-- Source text --
Bureaucratic Management


Essay, 2007

17 Seiten, Note: A


Leseprobe


Table of Contents

Introduction

Question 1: What are the main characteristics of bureaucratic management?
Specialisation
Positions arranged in a hierarchy
A system of abstract rules
Impersonal relationship

Question 2: Why did bureaucratic forms develop?
19th and 20th century development
Max Weber (1864 – 1920) and the development of Bureaucracy

Question 3: Are we now working in a Post-Bureaucratic management tradition?
Network enterprise and knowledge management as the corn stones of new organisational forms
Are we now working in a Post-Bureaucratic management tradition?

Conclusion

Appendix I

Bibliography

Introduction

The theory of bureaucracy is one of the fundamental elements of the study of organisations and derives from the work of the German sociologist Max Weber (1864-1920) (Toye, 2006). A bureaucratic organisation is typified by formal processes, standardisation, hierarchic procedures, and written communication. When operated sensibly, bureaucracy is efficient because it benefits from economies of scale and avoids duplication of effort, whilst maintaining standards of quality (Ballé, 1999).

[Stored data entries]
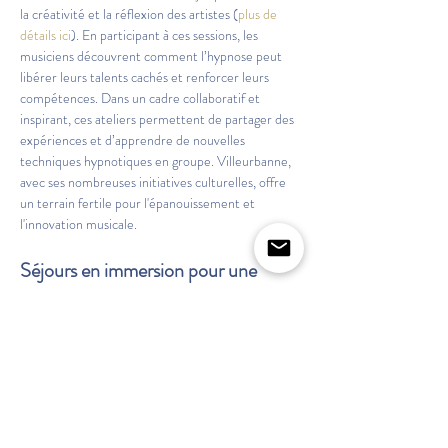
la créativité et la réflexion des artistes (
plus de 
détails ici
). En participant à ces sessions, les 
musiciens découvrent comment l’hypnose peut 
libérer leurs talents cachés et renforcer leurs 
compétences. Dans un cadre collaboratif et 
inspirant, ces ateliers permettent de partager des 
expériences et d’apprendre de nouvelles 
techniques hypnotiques en groupe. Villeurbanne, 
avec ses nombreuses initiatives culturelles, offre 
un terrain fertile pour l'épanouissement et 
l'innovation musicale.
Séjours en immersion pour une 
expérience unique
Pour un 
accompagnement émotionnel par 
l’hypnose à Villeurbanne
, les séjours en immersion 
proposés par "Hypnose du musicien" sont uniques 
et transformatifs (
découvrez l'expérience ici
). Ces 
retraites offrent un cadre propice à l’exploration 
intérieure et au développement de compétences 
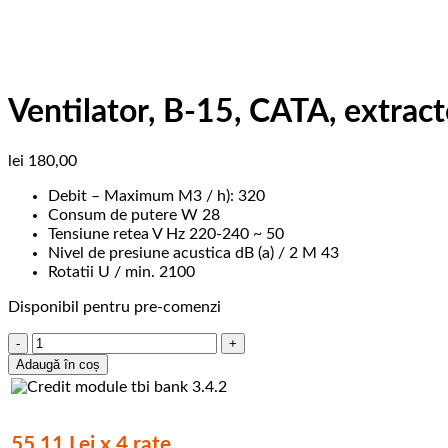
Ventilator, B-15, CATA, extrac
lei
180,00
Debit – Maximum M3 / h): 320
Consum de putere W 28
Tensiune retea V Hz 220-240 ~ 50
Nivel de presiune acustica dB (a) / 2 M 43
Rotatii U / min. 2100
Disponibil pentru pre-comenzi
Cantitate
Ventilator,
Adaugă în coș
B-
15,
CATA,
extractor
55.11 Lei x 4 rate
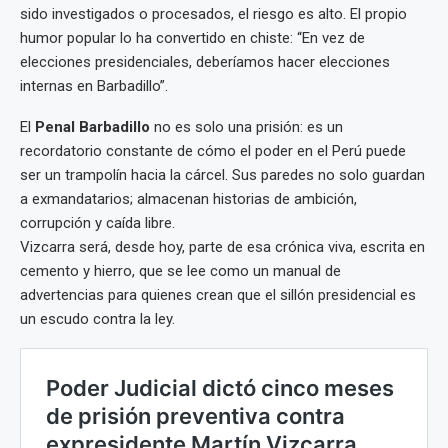
sido investigados o procesados, el riesgo es alto. El propio
humor popular lo ha convertido en chiste: “En vez de
elecciones presidenciales, deberíamos hacer elecciones
internas en Barbadillo”.
El
Penal Barbadillo
no es solo una prisión: es un
recordatorio constante de cómo el poder en el Perú puede
ser un trampolín hacia la cárcel. Sus paredes no solo guardan
a exmandatarios; almacenan historias de ambición,
corrupción y caída libre.
Vizcarra será, desde hoy, parte de esa crónica viva, escrita en
cemento y hierro, que se lee como un manual de
advertencias para quienes crean que el sillón presidencial es
un escudo contra la ley.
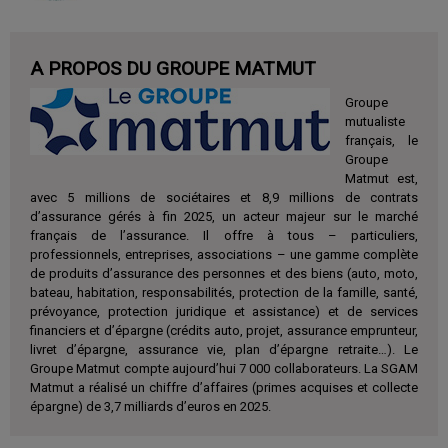
A PROPOS DU GROUPE MATMUT
Groupe
mutualiste
français, le
Groupe
Matmut est,
avec 5 millions de sociétaires et 8,9 millions de contrats
d’assurance gérés à fin 2025, un acteur majeur sur le marché
français de l’assurance. Il offre à tous – particuliers,
professionnels, entreprises, associations – une gamme complète
de produits d’assurance des personnes et des biens (auto, moto,
bateau, habitation, responsabilités, protection de la famille, santé,
prévoyance, protection juridique et assistance) et de services
financiers et d’épargne (crédits auto, projet, assurance emprunteur,
livret d’épargne, assurance vie, plan d’épargne retraite…). Le
Groupe Matmut compte aujourd’hui 7 000 collaborateurs. La SGAM
Matmut a réalisé un chiffre d’affaires (primes acquises et collecte
épargne) de 3,7 milliards d’euros en 2025.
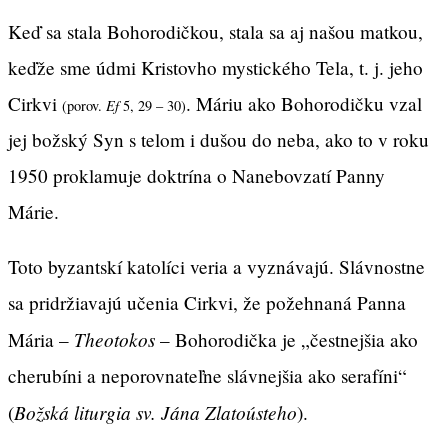
Keď sa stala Bohorodičkou, stala sa aj našou matkou,
keďže sme údmi Kristovho mystického Tela, t. j. jeho
Cirkvi
. Máriu ako Bohorodičku vzal
(porov.
Ef
5, 29 – 30)
jej božský Syn s telom i dušou do neba, ako to v roku
1950 proklamuje doktrína o Nanebovzatí Panny
Márie.
Toto byzantskí katolíci veria a vyznávajú. Slávnostne
sa pridržiavajú učenia Cirkvi, že požehnaná Panna
Theotokos
Mária –
– Bohorodička je „čestnejšia ako
cherubíni a neporovnateľne slávnejšia ako serafíni“
Božská liturgia sv. Jána Zlatoústeho
(
).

-- Exercise instructions --
(1) Set down the full essay on bureaucratic management, with every word and line kept as it stands.
(2) Please update the records from the line with "Ventilator, B-15, CATA, extrac" to the line with "55.11 Lei x 4 rate" by replacing "Cantitate" with "Număr bucăți", leaving everything else unchanged, and give back only those lines.
The essay and the records have no connection to each other.

-- Numbered answers --
(1)
Bureaucratic Management


Essay, 2007

17 Seiten, Note: A


Leseprobe


Table of Contents

Introduction

Question 1: What are the main characteristics of bureaucratic management?
Specialisation
Positions arranged in a hierarchy
A system of abstract rules
Impersonal relationship

Question 2: Why did bureaucratic forms develop?
19th and 20th century development
Max Weber (1864 – 1920) and the development of Bureaucracy

Question 3: Are we now working in a Post-Bureaucratic management tradition?
Network enterprise and knowledge management as the corn stones of new organisational forms
Are we now working in a Post-Bureaucratic management tradition?

Conclusion

Appendix I

Bibliography

Introduction

The theory of bureaucracy is one of the fundamental elements of the study of organisations and derives from the work of the German sociologist Max Weber (1864-1920) (Toye, 2006). A bureaucratic organisation is typified by formal processes, standardisation, hierarchic procedures, and written communication. When operated sensibly, bureaucracy is efficient because it benefits from economies of scale and avoids duplication of effort, whilst maintaining standards of quality (Ballé, 1999).

(2)
Ventilator, B-15, CATA, extrac
lei
180,00
Debit – Maximum M3 / h): 320
Consum de putere W 28
Tensiune retea V Hz 220-240 ~ 50
Nivel de presiune acustica dB (a) / 2 M 43
Rotatii U / min. 2100
Disponibil pentru pre-comenzi
Număr bucăți
Ventilator,
Adaugă în coș
B-
15,
CATA,
extractor
55.11 Lei x 4 rate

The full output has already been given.